▶ _What is being asked_: Give back each entry unchanged, minus pictures.

▶ _Version comparison data_:
=-=-=-=-=
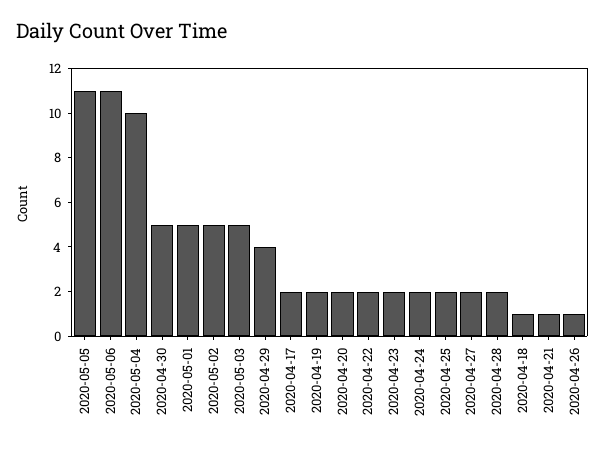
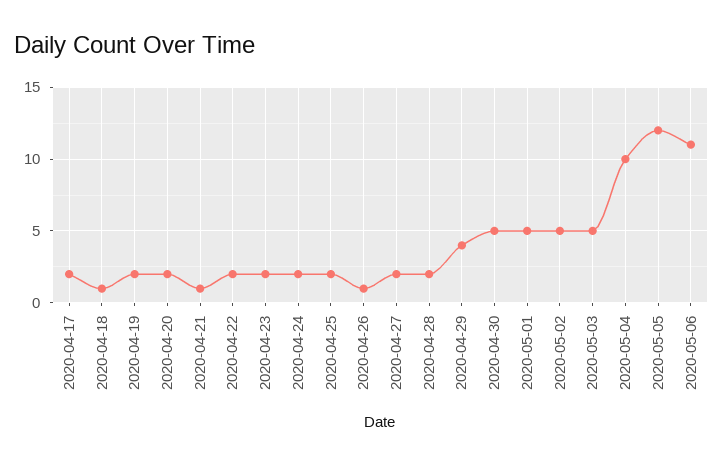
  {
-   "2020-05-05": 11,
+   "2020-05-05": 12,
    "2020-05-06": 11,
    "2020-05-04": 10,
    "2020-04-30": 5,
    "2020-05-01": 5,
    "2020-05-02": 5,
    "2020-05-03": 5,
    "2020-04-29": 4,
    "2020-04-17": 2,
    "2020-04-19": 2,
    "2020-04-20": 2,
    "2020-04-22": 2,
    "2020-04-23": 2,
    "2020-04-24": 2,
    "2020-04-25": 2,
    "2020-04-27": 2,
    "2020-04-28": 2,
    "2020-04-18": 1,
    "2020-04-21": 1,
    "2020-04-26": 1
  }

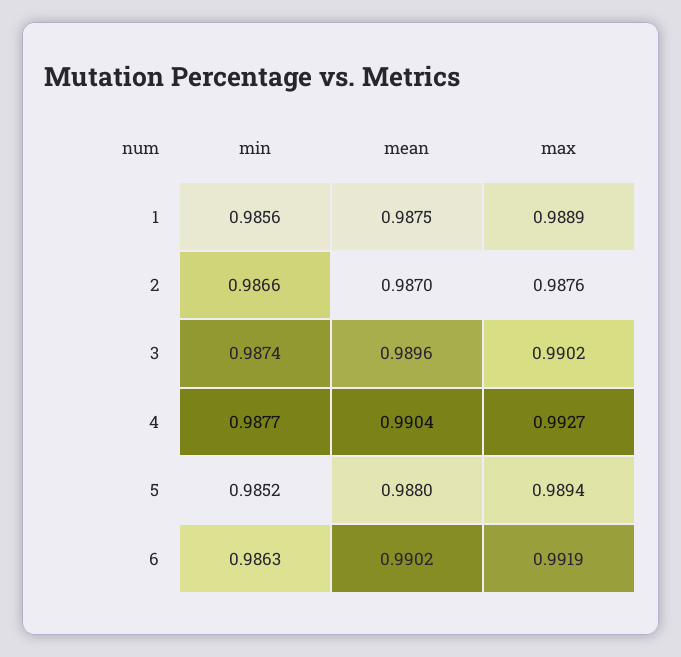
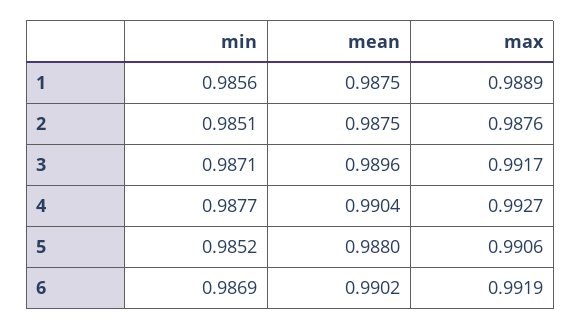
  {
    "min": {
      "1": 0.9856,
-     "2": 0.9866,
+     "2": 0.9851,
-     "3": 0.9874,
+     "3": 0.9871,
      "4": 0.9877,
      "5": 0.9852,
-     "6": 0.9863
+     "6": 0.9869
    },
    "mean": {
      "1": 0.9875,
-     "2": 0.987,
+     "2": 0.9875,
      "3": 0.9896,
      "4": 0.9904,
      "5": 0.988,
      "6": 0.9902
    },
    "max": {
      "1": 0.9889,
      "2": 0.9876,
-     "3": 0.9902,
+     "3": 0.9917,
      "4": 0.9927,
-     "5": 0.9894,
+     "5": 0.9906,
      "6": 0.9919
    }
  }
=-=-=-=-=
▶ _Response to the exercise_:
  {
-   "2020-05-05": 11,
+   "2020-05-05": 12,
    "2020-05-06": 11,
    "2020-05-04": 10,
    "2020-04-30": 5,
    "2020-05-01": 5,
    "2020-05-02": 5,
    "2020-05-03": 5,
    "2020-04-29": 4,
    "2020-04-17": 2,
    "2020-04-19": 2,
    "2020-04-20": 2,
    "2020-04-22": 2,
    "2020-04-23": 2,
    "2020-04-24": 2,
    "2020-04-25": 2,
    "2020-04-27": 2,
    "2020-04-28": 2,
    "2020-04-18": 1,
    "2020-04-21": 1,
    "2020-04-26": 1
  }

  {
    "min": {
      "1": 0.9856,
-     "2": 0.9866,
+     "2": 0.9851,
-     "3": 0.9874,
+     "3": 0.9871,
      "4": 0.9877,
      "5": 0.9852,
-     "6": 0.9863
+     "6": 0.9869
    },
    "mean": {
      "1": 0.9875,
-     "2": 0.987,
+     "2": 0.9875,
      "3": 0.9896,
      "4": 0.9904,
      "5": 0.988,
      "6": 0.9902
    },
    "max": {
      "1": 0.9889,
      "2": 0.9876,
-     "3": 0.9902,
+     "3": 0.9917,
      "4": 0.9927,
-     "5": 0.9894,
+     "5": 0.9906,
      "6": 0.9919
    }
  }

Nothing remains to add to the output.